Low mitochondrial DNA points to breast cancer anthracycline efficacy
medwireNews: Among women with breast cancer treated with anthracyclines in the adjuvant or advanced setting, outcomes are better for those with low versus high levels of mitochondrial (mt)DNA in their primary tumors, suggests an analysis of biobank specimens.
Anthracyclines can induce severe oxidative stress and damage mtDNA, say the Dutch researchers who hypothesize that tumor cells with low mtDNA content would be more susceptible to such damage than cells with high mtDNA content, which would be reflected in improved outcomes.

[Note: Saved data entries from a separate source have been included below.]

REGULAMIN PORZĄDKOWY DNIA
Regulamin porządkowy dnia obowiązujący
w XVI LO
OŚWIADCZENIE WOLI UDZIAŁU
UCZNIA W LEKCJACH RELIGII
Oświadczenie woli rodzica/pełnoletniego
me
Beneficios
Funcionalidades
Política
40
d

And indeed, in a group of 118 patients with nonmetastatic lymph node-positive disease who received adjuvant treatment with a combination of 5-fluorouracil, anthracycline (doxorubicin or epirubicin) and cyclophosphamide, distant metastasis-free survival was significantly longer for those with low than high mtDNA content (dichotomized by the median of 758 molecules/cell), at a median of 85 and 34 months, respectively. After adjustment for multiple factors, the hazard ratio (HR) was a significant 0.46.
Similarly, among 77 women given the same anthracycline-based regimens for the first-line treatment of locoregional or distant recurrence, those with low mtDNA (dichotomized by the median of 694 molecules/cell) had significantly prolonged median progression-free survival relative to their counterparts with high mtDNA, at 9.20 versus 5.91 months and a multivariate HR of 0.49.

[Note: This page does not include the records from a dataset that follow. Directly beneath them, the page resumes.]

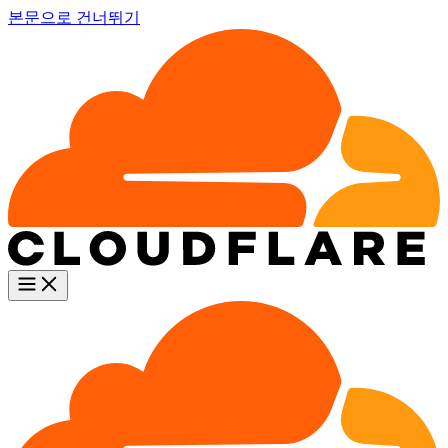
본문으로 건너뛰기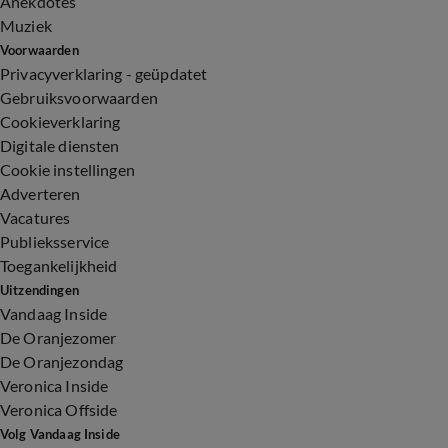
Anekdotes
Muziek
Voorwaarden
Privacyverklaring - geüpdatet
Gebruiksvoorwaarden
Cookieverklaring
Digitale diensten
Cookie instellingen
Adverteren
Vacatures
Publieksservice
Toegankelijkheid
Uitzendingen
Vandaag Inside
De Oranjezomer
De Oranjezondag
Veronica Inside
Veronica Offside
Volg Vandaag Inside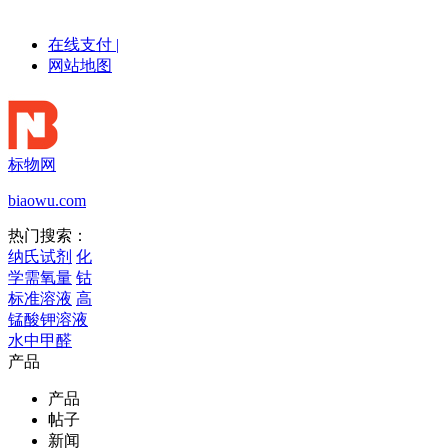
在线支付
|
网站地图
标物网
biaowu.com
热门搜索：
纳氏试剂
化
学需氧量
钴
标准溶液
高
锰酸钾溶液
水中甲醛
产品
产品
帖子
新闻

By contrast, survival outcomes did not vary significantly by mtDNA content among women treated with methotrexate-based chemotherapy in either the adjuvant (n=56) or advanced (n=44) setting – this finding was anticipated by the study authors as “methotrexate induces only low levels of oxidative stress.”

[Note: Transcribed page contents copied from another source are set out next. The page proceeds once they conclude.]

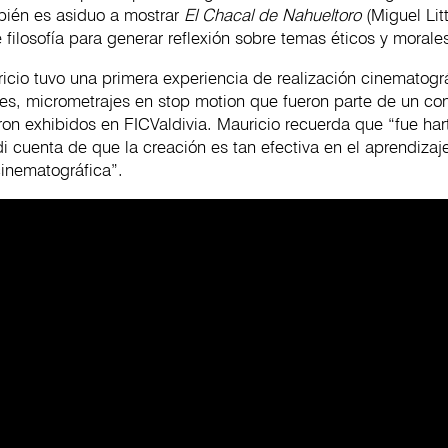
bién es asiduo a mostrar
El Chacal de Nahueltoro
(Miguel Lit
 filosofía para generar reflexión sobre temas éticos y moral
cio tuvo una primera experiencia de realización cinematográ
tes, micrometrajes en stop motion que fueron parte de un co
ron exhibidos en FICValdivia. Mauricio recuerda que “fue hart
i cuenta de que la creación es tan efectiva en el aprendiza
cinematográfica”.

“Our observations indicate that the frequently observed decrease in mtDNA content in primary breast tumors may be exploited by guiding chemotherapeutic regimen decision-making,” Marjolein Weerts and colleagues, from the Erasmus MC Cancer Institute in Rotterdam, write in Clinical Cancer Research.
They admit, however, that “[l]arger (prospective) cohorts of uniformly treated patients are necessary to validate our results and to determine the clinical relevance of mtDNA content quantification in cancer.”
Given the common use of taxanes in breast cancer patients, Weerts et al add that “exploring the impact of mtDNA content on outcome of taxane-treated patients is warranted,” although they do not expect differences in efficacy by mtDNA status as taxanes, like methotrexate, are not active at the DNA level and induce only low degrees of oxidative stress.